Failure to assess and monitor
The proper frequencies to determine the patients’ assessment and proper monitoring is one of the things nurses are being judged. It could be the policy of a facility or the standard written documents that specify how often to assess the patient. Commonly, the failure to assess and to monitor a patient demonstrates critical opinions from nursing experts. There is a standard for a reasonable care, at times ordinary; however, prudent nurses performed similarly in the same situation. For example, how long a nurse waits to check the patient’s heart beat if the previous heart rate assessment was 160 bpm? Is it necessary for the attending nurse to check the vital signs and the heart rate? Are there other assessments necessary to determine the cause and effect of the rapid heart rate? These are only few of the nursing judgments a nurse should perform based on training, understanding of nursing care, and experience. To simply follow the protocol or order from a physician to assess or obtain the vital sign every-after 4 hours is not enough to do. If the condition of the patient needs frequent monitoring or assessment, the attending nurse is responsible to provide extra care, report some abnormalities, and document the findings.

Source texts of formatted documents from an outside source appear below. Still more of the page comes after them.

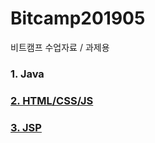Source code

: # Bitcamp201905
비트캠프 수업자료 / 과제용

### 1. Java
### [2. HTML/CSS/JS](https://github.com/orongee22/Bitcamp201905/tree/master/2.HTML%26CSS%26JS/project)
### [3. JSP](https://github.com/orongee22/Bitcamp201905/tree/master/3.JSP/JSPStuding/WebContent)
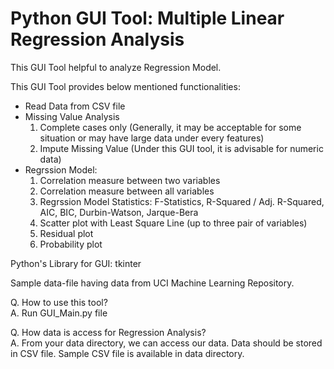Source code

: # Python GUI Tool: Multiple Linear Regression Analysis

This GUI Tool helpful to analyze Regression Model.

This GUI Tool provides below mentioned functionalities:
- Read Data from CSV file
- Missing Value Analysis
  1. Complete cases only (Generally, it may be acceptable for some situation or may have large data under every features)
  2. Impute Missing Value (Under this GUI tool, it is advisable for numeric data)
- Regrssion Model:
  1. Correlation measure between two variables
  2. Correlation measure between all variables
  3. Regrssion Model Statistics: F-Statistics, R-Squared / Adj. R-Squared, AIC, BIC, Durbin-Watson, Jarque-Bera
  4. Scatter plot with Least Square Line (up to three pair of variables)
  5. Residual plot
  6. Probability plot

Python's Library for GUI: tkinter

Sample data-file having data from UCI Machine Learning Repository.

Q. How to use this tool?  
A. Run GUI_Main.py file

Q. How data is access for Regression Analysis?  
A. From your data directory, we can access our data. Data should be stored in CSV file. Sample CSV file is available in data directory.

Failure to act as a patient advocate
In malpractice suits, the failure to act as a patient advocate is common. The advocacy toward the patients relates to challenging the order of a physician. The physician challenges involve respiratory management, medications, discharge decisions, and other aspects of the patient care. In addition, it involves a request to move the patient to other unit or another facility that the patient would be able to receive optimal care accordingly. If a nurse thinks that the order harms the patient, the best thing a nurse do is to discuss the matter with the physician properly. If the discussion is not being resolved the nurse’s concern, the chain of command will deal on the issue as the nursing hierarchy facility. In addition, the charge nurse or unit manager handles the issue beforehand.
Conclusion
The role of the advance practice nurse has developed strongly for years in terms of standard implementation and it grows and expands continually on its autonomy in the professional arena. Every decision made among nurse practitioners were associated with care rendered to patients regardless any changes involved. The nurse practitioners offered many services to different areas covered by the organization. It delivers free standing clinic, primary care in malls, or in association of group of physicians, or making rounds in the nursing homes or hospitals. Quality services are offered to keep the current practice areas to a continued education, research, and clinical involvement in the respective specialties of advanced nurse practitioners. A thorough study of the standards of care is necessary for the nurse practitioners to understand every detail to avoid serious liabilities. The regulatory and legal obligations of their practice area are well-monitored to continually deliver quality services and health care to the patients.